The second passage says, “The message of the resurrection is that love is stronger than all the forces of evil. Furthermore, it is only sacrificial love, not war, which can reconcile people to God and to each other.” I find this statement disingenuous. Who has claimed that this war or any other war would reconcile people to God and to each other? The purpose of the war is to keep Osama bin Laden and the Taliban from killing thousands more innocent people. A strong argument could be made that the war is morally wrong even for this purpose; the bishops have not made it.

Just as disappointing is the letter’s failure to even mention the theory of just war. I am not saying the bishops should have endorsed this theory. But no serious discussion of the American response to the terrorist attacks can simply pretend this concept does not exist. It is puzzling that no similar letter was issued about Kosovo. The Board of Discipleship and a couple of individual bishops condemned that bombing campaign, but the council as a body was silent. Are we to infer that it is acceptable to use violence to protect non-Americans, but not Americans? Is there some criteria that made that campaign less morally ambiguous than the Afghan war?
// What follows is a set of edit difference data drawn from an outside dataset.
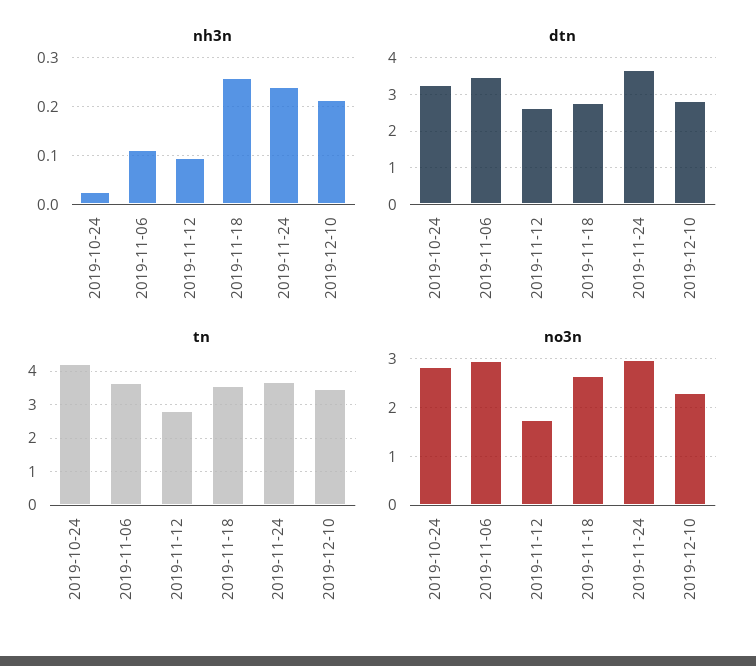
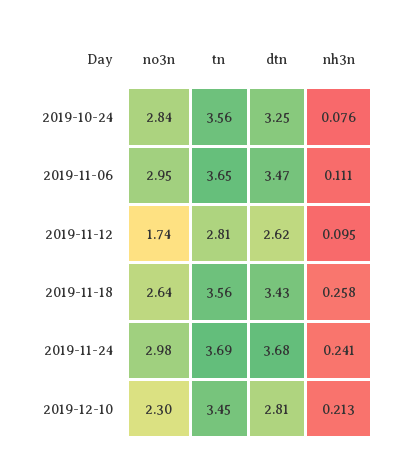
nh3n, 2019-10-24: 0.02 -> 0.076
dtn, 2019-11-18: 2.8 -> 3.43
tn, 2019-10-24: 4.2 -> 3.56

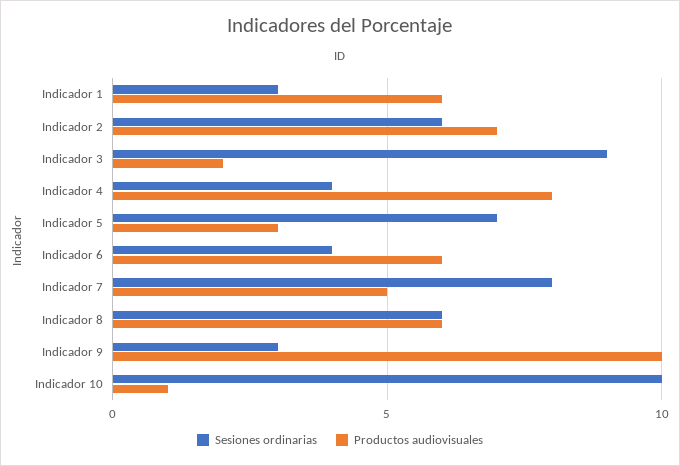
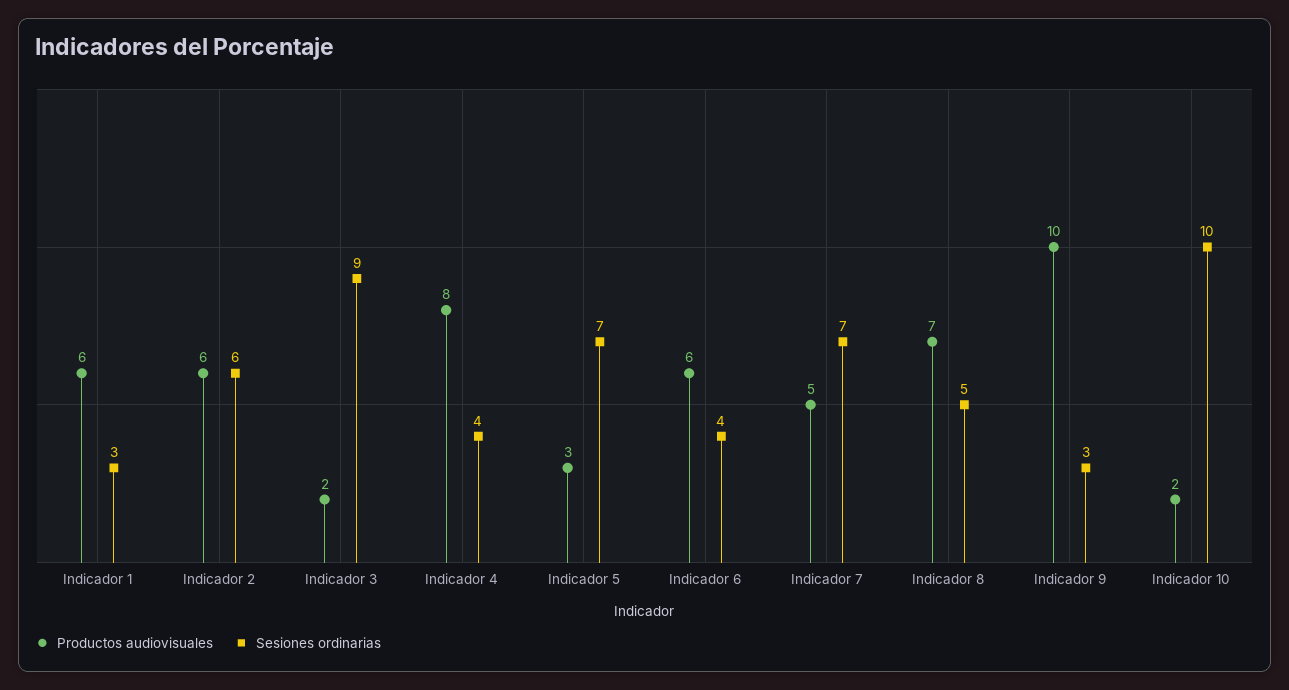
Productos audiovisuales, Indicador 2: 7 -> 6
Sesiones ordinarias, Indicador 7: 8 -> 7
Sesiones ordinarias, Indicador 8: 6 -> 5
Productos audiovisuales, Indicador 8: 6 -> 7
Productos audiovisuales, Indicador 10: 1 -> 2

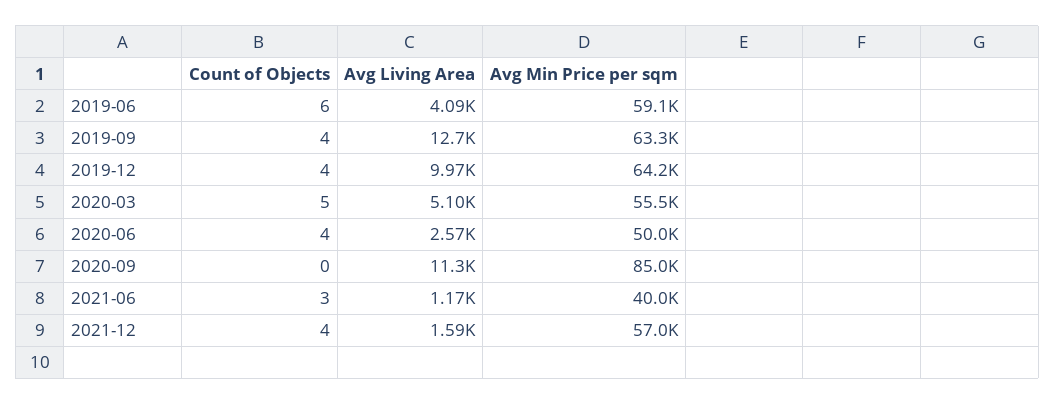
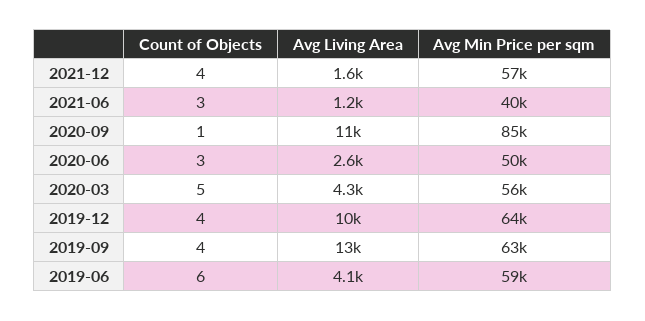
Avg Living Area, 2020-03: 5100 -> 4300
Count of Objects, 2020-06: 4 -> 3
Count of Objects, 2020-09: 0 -> 1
Perhaps the bishops reject the theory of just war entirely. Do the bishops intend to ask the 2004 General Conference to remove the language allowing just war from the Social Principles and replace it with a statement endorsing total pacifism?

To go past sloganeering the bishops should have addressed these issues. The letter was intentionally brief so that it could be read from pulpits in worship services; perhaps they should have chosen a different format to address these issues. Though not the intent, the effect of citing slogans without teaching is to seem condescending.

That’s why it’s not easy to be a moderate in the United Methodist Church today.